◆ **How to complete this task**:
Search the records for the string "wire" and copy every line where it turns up.

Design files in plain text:
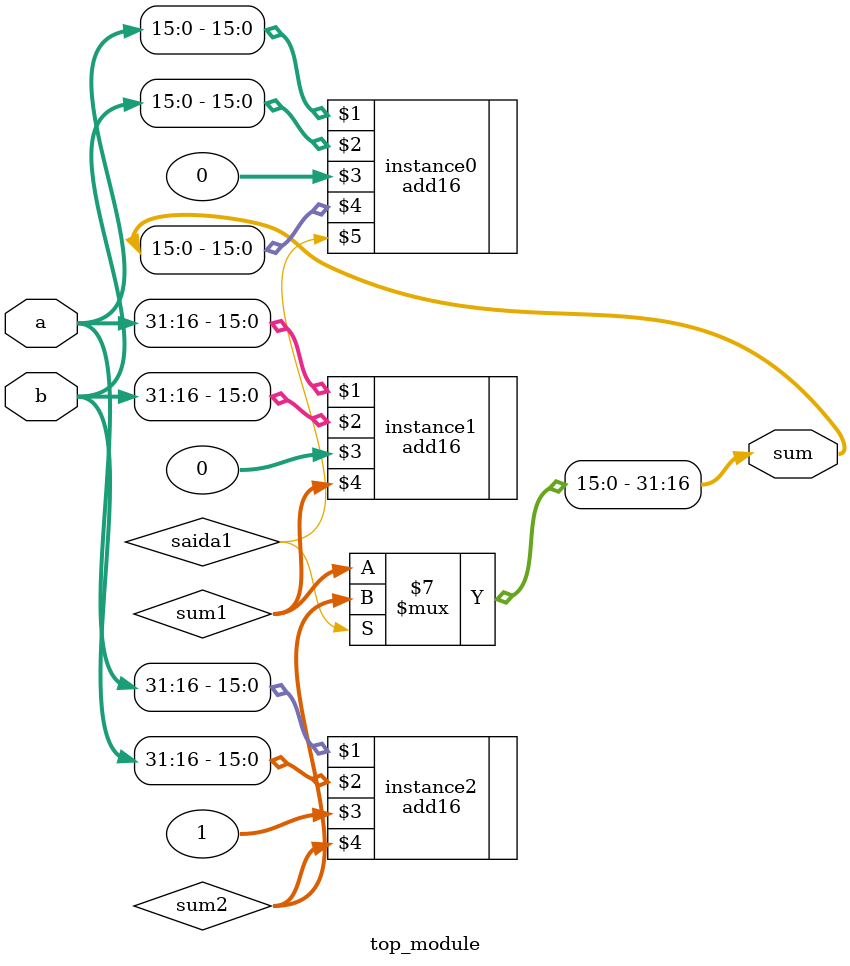
<source format=v>
module top_module (
    input [31:0] a,
    input [31:0] b,
    output [31:0] sum
);//

    wire saida1;
    wire [15:0] sum1;
    wire [15:0] sum2;
    
    add16 instance0 ( a[15:0] , b[15:0], 0, sum[15:0], saida1);
    add16 instance1 ( a[31:16] , b[31:16], 0, sum1[15:0]);
    add16 instance2 ( a[31:16] , b[31:16], 1, sum2[15:0]);
    
    always @(*) begin
        if (saida1 == 0)
            sum[31:16] = sum1[15:0];
        else
            sum[31:16] = sum2[15:0];
    end
    
    
    
    
endmodule

</source>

◆ **Solution**:
    wire saida1;
    wire [15:0] sum1;
    wire [15:0] sum2;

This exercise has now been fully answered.